• The task:
Repeat the lines of the data exactly, from the first one through the one that contains "Document page, 1241x1754 pixels.".

<<<<

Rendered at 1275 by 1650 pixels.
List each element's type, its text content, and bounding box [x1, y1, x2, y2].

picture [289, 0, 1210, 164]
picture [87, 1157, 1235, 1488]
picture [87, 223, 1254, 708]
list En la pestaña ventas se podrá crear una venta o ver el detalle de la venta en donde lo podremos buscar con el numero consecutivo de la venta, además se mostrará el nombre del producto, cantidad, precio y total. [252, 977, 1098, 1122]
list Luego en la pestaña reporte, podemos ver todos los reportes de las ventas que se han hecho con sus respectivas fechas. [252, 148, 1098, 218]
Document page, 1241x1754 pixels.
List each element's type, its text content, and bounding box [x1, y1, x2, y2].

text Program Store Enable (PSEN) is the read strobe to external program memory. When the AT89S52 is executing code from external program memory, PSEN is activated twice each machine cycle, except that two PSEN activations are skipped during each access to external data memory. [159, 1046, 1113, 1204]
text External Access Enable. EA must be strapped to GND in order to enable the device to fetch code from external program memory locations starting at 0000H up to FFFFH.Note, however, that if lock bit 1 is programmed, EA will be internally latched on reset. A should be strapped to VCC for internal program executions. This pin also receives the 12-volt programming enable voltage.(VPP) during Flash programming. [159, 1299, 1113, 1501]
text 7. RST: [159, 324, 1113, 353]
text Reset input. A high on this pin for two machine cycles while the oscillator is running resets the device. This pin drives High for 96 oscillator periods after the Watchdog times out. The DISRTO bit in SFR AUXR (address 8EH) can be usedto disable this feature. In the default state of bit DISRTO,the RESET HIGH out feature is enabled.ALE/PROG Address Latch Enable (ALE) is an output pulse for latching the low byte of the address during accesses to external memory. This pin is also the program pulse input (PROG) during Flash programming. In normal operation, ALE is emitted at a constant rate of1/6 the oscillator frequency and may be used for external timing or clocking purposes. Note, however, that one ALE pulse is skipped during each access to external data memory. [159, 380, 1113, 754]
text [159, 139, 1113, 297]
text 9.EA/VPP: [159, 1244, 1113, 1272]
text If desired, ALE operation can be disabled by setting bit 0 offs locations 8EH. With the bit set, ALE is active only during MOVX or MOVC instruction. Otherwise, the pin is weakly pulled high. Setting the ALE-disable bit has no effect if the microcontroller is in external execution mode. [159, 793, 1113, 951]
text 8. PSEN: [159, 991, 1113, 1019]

>>>>

• Response for this exercise:
Rendered at 1275 by 1650 pixels.
List each element's type, its text content, and bounding box [x1, y1, x2, y2].

picture [289, 0, 1210, 164]
picture [87, 1157, 1235, 1488]
picture [87, 223, 1254, 708]
list En la pestaña ventas se podrá crear una venta o ver el detalle de la venta en donde lo podremos buscar con el numero consecutivo de la venta, además se mostrará el nombre del producto, cantidad, precio y total. [252, 977, 1098, 1122]
list Luego en la pestaña reporte, podemos ver todos los reportes de las ventas que se han hecho con sus respectivas fechas. [252, 148, 1098, 218]
Document page, 1241x1754 pixels.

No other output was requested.